● What needs to be done
Please return every line of text in the following material word for word, leaving out the pictures.

☆ ☆ ☆

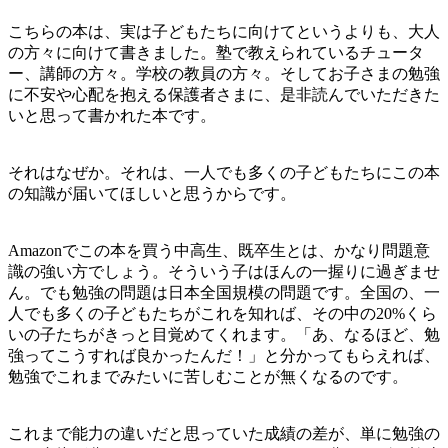
こちらの本は、実は子どもたちに向けてというよりも、大人
の方々に向けて書きました。塾で教えられているチュータ
ー、講師の方々。学校の教員の方々。そしてお子さまの勉強
に不安や心配を抱える保護者さまに、是非読んでいただきた
いと思って書かれた本です。
それはなぜか。それは、一人でも多くの子どもたちにこの本
の知識が届いてほしいと思うからです。
Amazonでこの本を買う中高生、既卒生とは、かなり問題意
識の強い方でしょう。そういう子はほんの一握りに過ぎませ
ん。でも勉強の問題は日本全国規模の問題です。全国の、一
人でも多くの子どもたちがこれを知れば、その中の20%くら
いの子たちがきっと目覚めてくれます。「あ、なるほど、勉
強ってこうすれば良かったんだ！」と分かってもらえれば、
勉強でこれまでみたいに苦しむことが無くなるのです。
これまで能力の違いだと思っていた成績の差が、単に勉強の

☆ ☆ ☆

● Solved problem
こちらの本は、実は子どもたちに向けてというよりも、大人
の方々に向けて書きました。塾で教えられているチュータ
ー、講師の方々。学校の教員の方々。そしてお子さまの勉強
に不安や心配を抱える保護者さまに、是非読んでいただきた
いと思って書かれた本です。
それはなぜか。それは、一人でも多くの子どもたちにこの本
の知識が届いてほしいと思うからです。
Amazonでこの本を買う中高生、既卒生とは、かなり問題意
識の強い方でしょう。そういう子はほんの一握りに過ぎませ
ん。でも勉強の問題は日本全国規模の問題です。全国の、一
人でも多くの子どもたちがこれを知れば、その中の20%くら
いの子たちがきっと目覚めてくれます。「あ、なるほど、勉
強ってこうすれば良かったんだ！」と分かってもらえれば、
勉強でこれまでみたいに苦しむことが無くなるのです。
これまで能力の違いだと思っていた成績の差が、単に勉強の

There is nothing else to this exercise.